### Job
Every line from the one with "Page size: 1241x1754." through the end of the records below should be restated word for word, and nothing outside that span.

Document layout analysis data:
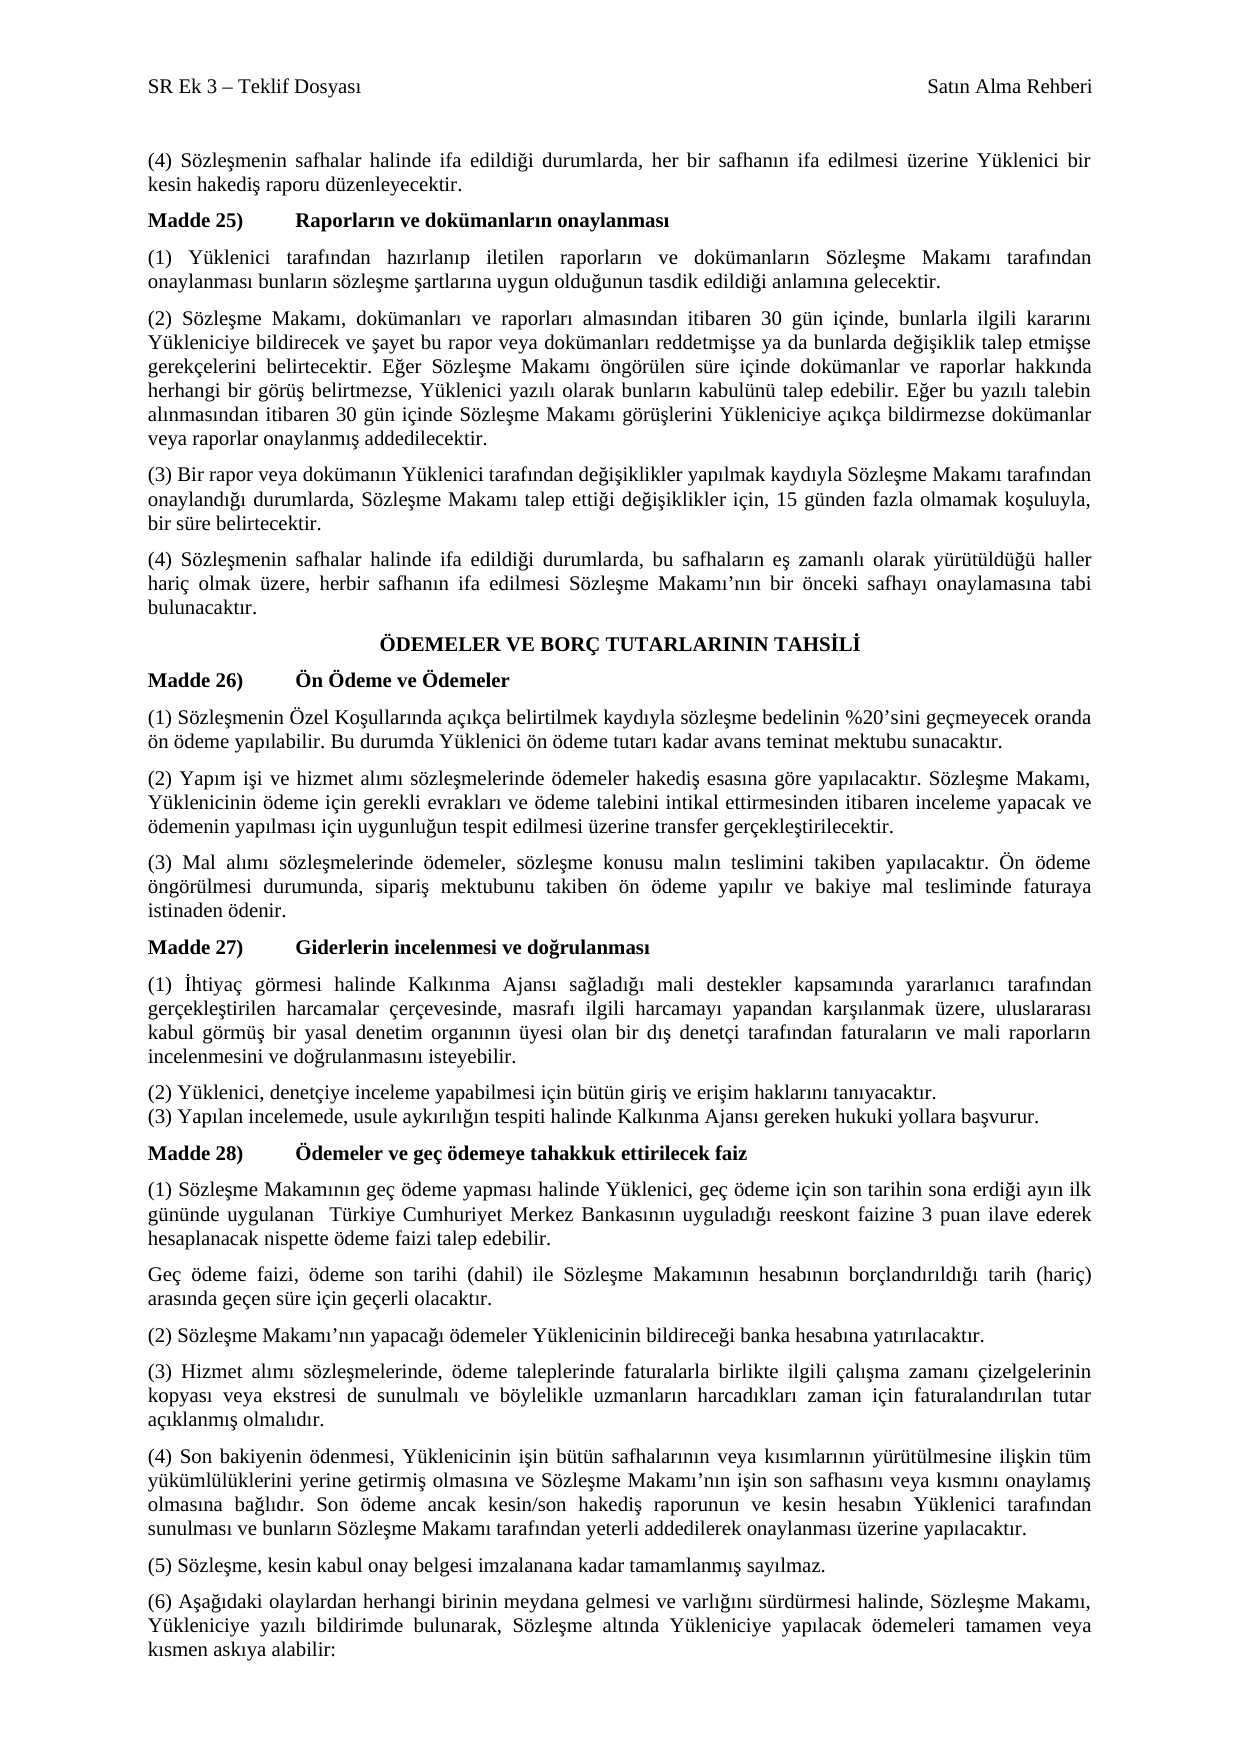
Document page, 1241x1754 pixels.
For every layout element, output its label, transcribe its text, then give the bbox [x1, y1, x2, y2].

text (1) İhtiyaç görmesi halinde Kalkınma Ajansı sağladığı mali destekler kapsamında yararlanıcı tarafından gerçekleştirilen harcamalar çerçevesinde, masrafı ilgili harcamayı yapandan karşılanmak üzere, uluslararası kabul görmüş bir yasal denetim organının üyesi olan bir dış denetçi tarafından faturaların ve mali raporların incelenmesini ve doğrulanmasını isteyebilir. [148, 971, 1093, 1068]
text (1) Sözleşme Makamının geç ödeme yapması halinde Yüklenici, geç ödeme için son tarihin sona erdiği ayın ilk gününde uygulanan Türkiye Cumhuriyet Merkez Bankasının uyguladığı reeskont faizine 3 puan ilave ederek hesaplanacak nispette ödeme faizi talep edebilir. [148, 1177, 1093, 1249]
text (4) Son bakiyenin ödenmesi, Yüklenicinin işin bütün safhalarının veya kısımlarının yürütülmesine ilişkin tüm yükümlülüklerini yerine getirmiş olmasına ve Sözleşme Makamı’nın işin son safhasını veya kısmını onaylamış olmasına bağlıdır. Son ödeme ancak kesin/son hakediş raporunun ve kesin hesabın Yüklenici tarafından sunulması ve bunların Sözleşme Makamı tarafından yeterli addedilerek onaylanması üzerine yapılacaktır. [148, 1444, 1093, 1540]
text Geç ödeme faizi, ödeme son tarihi (dahil) ile Sözleşme Makamının hesabının borçlandırıldığı tarih (hariç) arasında geçen süre için geçerli olacaktır. [148, 1262, 1093, 1310]
text (2) Sözleşme Makamı’nın yapacağı ödemeler Yüklenicinin bildireceği banka hesabına yatırılacaktır. [148, 1323, 1093, 1347]
text (2) Yapım işi ve hizmet alımı sözleşmelerinde ödemeler hakediş esasına göre yapılacaktır. Sözleşme Makamı, Yüklenicinin ödeme için gerekli evrakları ve ödeme talebini intikal ettirmesinden itibaren inceleme yapacak ve ödemenin yapılması için uygunluğun tespit edilmesi üzerine transfer gerçekleştirilecektir. [148, 766, 1093, 838]
text (3) Mal alımı sözleşmelerinde ödemeler, sözleşme konusu malın teslimini takiben yapılacaktır. Ön ödeme öngörülmesi durumunda, sipariş mektubunu takiben ön ödeme yapılır ve bakiye mal tesliminde faturaya istinaden ödenir. [148, 850, 1093, 922]
text (5) Sözleşme, kesin kabul onay belgesi imzalanana kadar tamamlanmış sayılmaz. [148, 1553, 1093, 1577]
text (4) Sözleşmenin safhalar halinde ifa edildiği durumlarda, bu safhaların eş zamanlı olarak yürütüldüğü haller hariç olmak üzere, herbir safhanın ifa edilmesi Sözleşme Makamı’nın bir önceki safhayı onaylamasına tabi bulunacaktır. [148, 547, 1093, 619]
text (4) Sözleşmenin safhalar halinde ifa edildiği durumlarda, her bir safhanın ifa edilmesi üzerine Yüklenici bir kesin hakediş raporu düzenleyecektir. [148, 148, 1093, 196]
text (2) Sözleşme Makamı, dokümanları ve raporları almasından itibaren 30 gün içinde, bunlarla ilgili kararını Yükleniciye bildirecek ve şayet bu rapor veya dokümanları reddetmişse ya da bunlarda değişiklik talep etmişse gerekçelerini belirtecektir. Eğer Sözleşme Makamı öngörülen süre içinde dokümanlar ve raporlar hakkında herhangi bir görüş belirtmezse, Yüklenici yazılı olarak bunların kabulünü talep edebilir. Eğer bu yazılı talebin alınmasından itibaren 30 gün içinde Sözleşme Makamı görüşlerini Yükleniciye açıkça bildirmezse dokümanlar veya raporlar onaylanmış addedilecektir. [148, 306, 1093, 450]
text ÖDEMELER VE BORÇ TUTARLARININ TAHSİLİ [148, 632, 1093, 656]
text (6) Aşağıdaki olaylardan herhangi birinin meydana gelmesi ve varlığını sürdürmesi halinde, Sözleşme Makamı, Yükleniciye yazılı bildirimde bulunarak, Sözleşme altında Yükleniciye yapılacak ödemeleri tamamen veya kısmen askıya alabilir: [148, 1589, 1093, 1661]
text (2) Yüklenici, denetçiye inceleme yapabilmesi için bütün giriş ve erişim haklarını tanıyacaktır. [148, 1080, 1093, 1104]
text (1) Yüklenici tarafından hazırlanıp iletilen raporların ve dokümanların Sözleşme Makamı tarafından onaylanması bunların sözleşme şartlarına uygun olduğunun tasdik edildiği anlamına gelecektir. [148, 245, 1093, 293]
list Giderlerin incelenmesi ve doğrulanması [148, 935, 1093, 959]
list Raporların ve dokümanların onaylanması [148, 208, 1093, 232]
list Ön Ödeme ve Ödemeler [148, 668, 1093, 692]
text (3) Hizmet alımı sözleşmelerinde, ödeme taleplerinde faturalarla birlikte ilgili çalışma zamanı çizelgelerinin kopyası veya ekstresi de sunulmalı ve böylelikle uzmanların harcadıkları zaman için faturalandırılan tutar açıklanmış olmalıdır. [148, 1359, 1093, 1431]
list Ödemeler ve geç ödemeye tahakkuk ettirilecek faiz [148, 1141, 1093, 1165]
text (3) Bir rapor veya dokümanın Yüklenici tarafından değişiklikler yapılmak kaydıyla Sözleşme Makamı tarafından onaylandığı durumlarda, Sözleşme Makamı talep ettiği değişiklikler için, 15 günden fazla olmamak koşuluyla, bir süre belirtecektir. [148, 462, 1093, 534]
text (3) Yapılan incelemede, usule aykırılığın tespiti halinde Kalkınma Ajansı gereken hukuki yollara başvurur. [148, 1104, 1093, 1128]
text (1) Sözleşmenin Özel Koşullarında açıkça belirtilmek kaydıyla sözleşme bedelinin %20’sini geçmeyecek oranda ön ödeme yapılabilir. Bu durumda Yüklenici ön ödeme tutarı kadar avans teminat mektubu sunacaktır. [148, 705, 1093, 753]
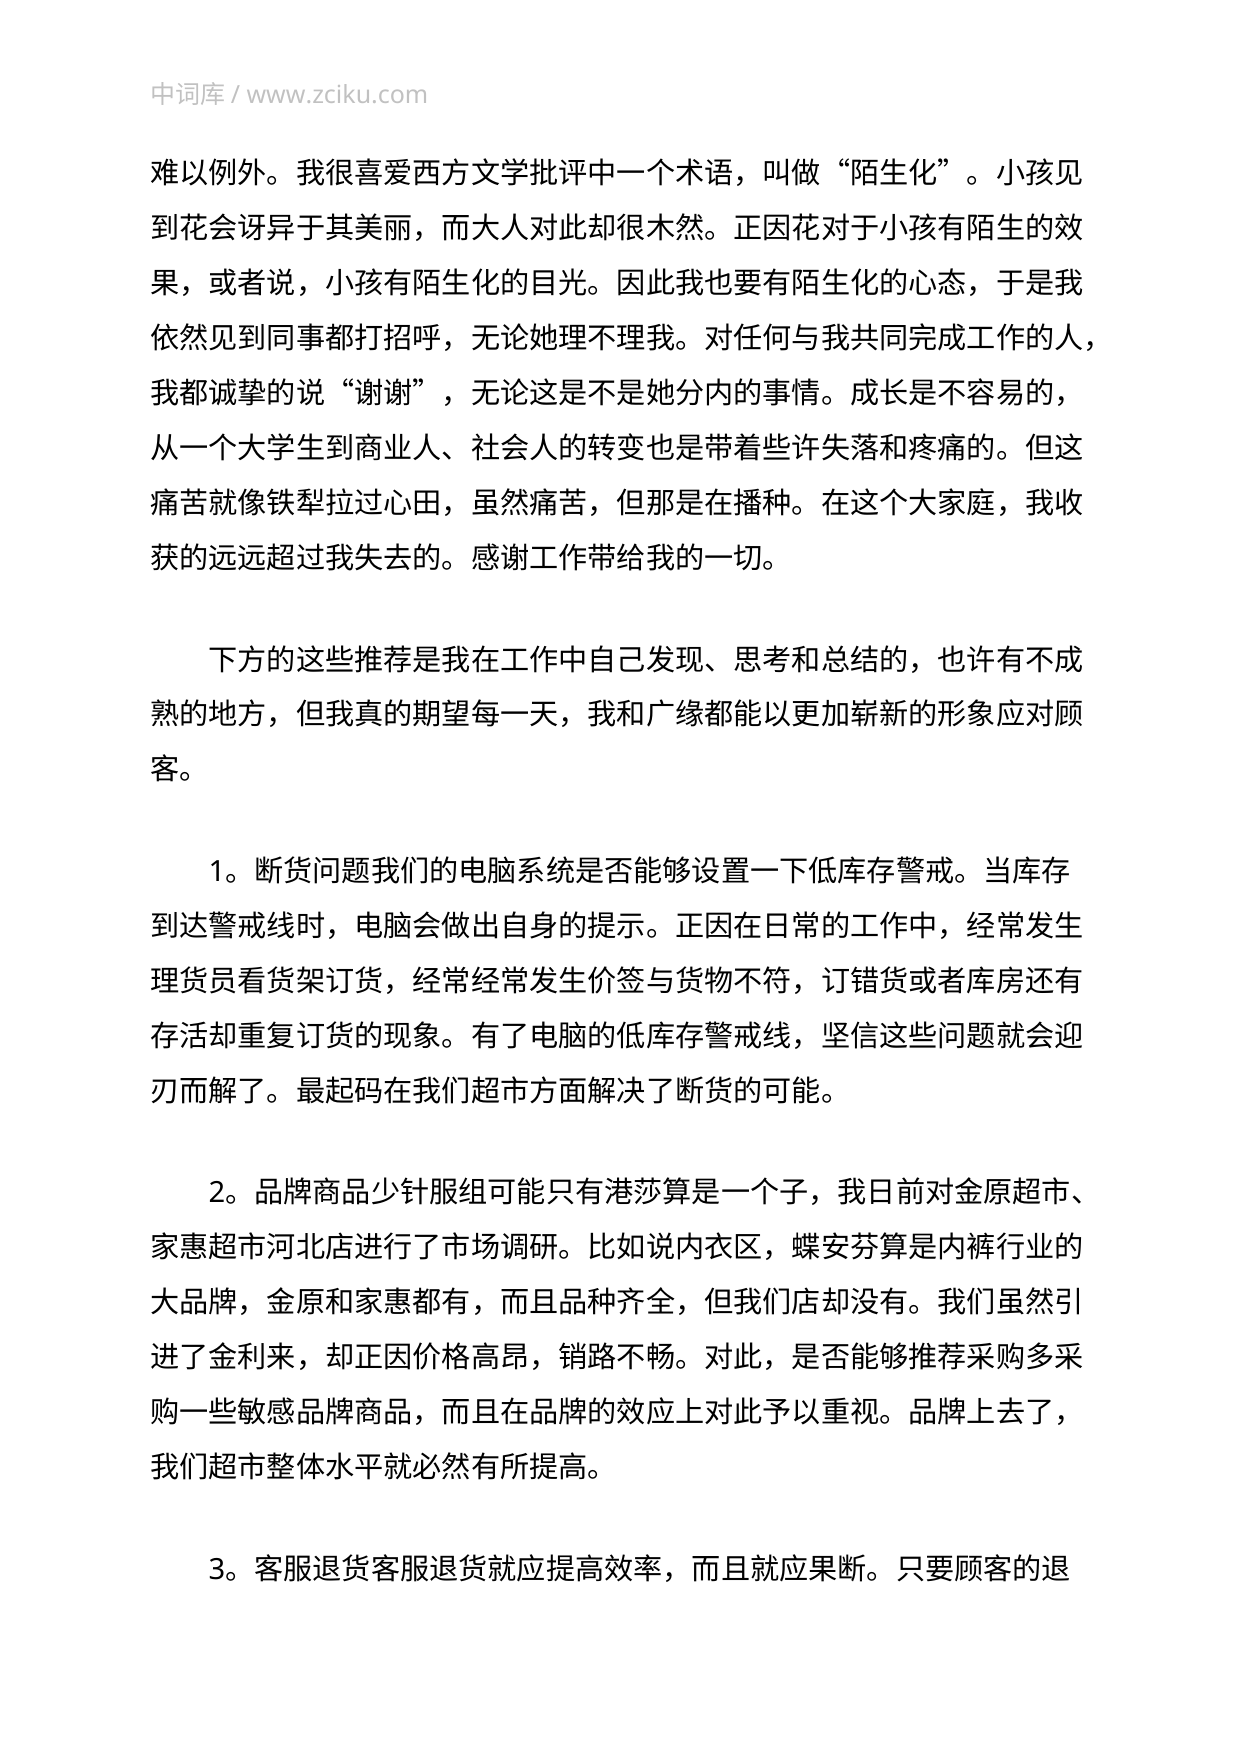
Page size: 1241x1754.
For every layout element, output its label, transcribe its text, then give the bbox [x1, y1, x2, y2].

### Task output
Page size: 1241x1754.
For every layout element, output its label, transcribe its text, then give the bbox [x1, y1, x2, y2].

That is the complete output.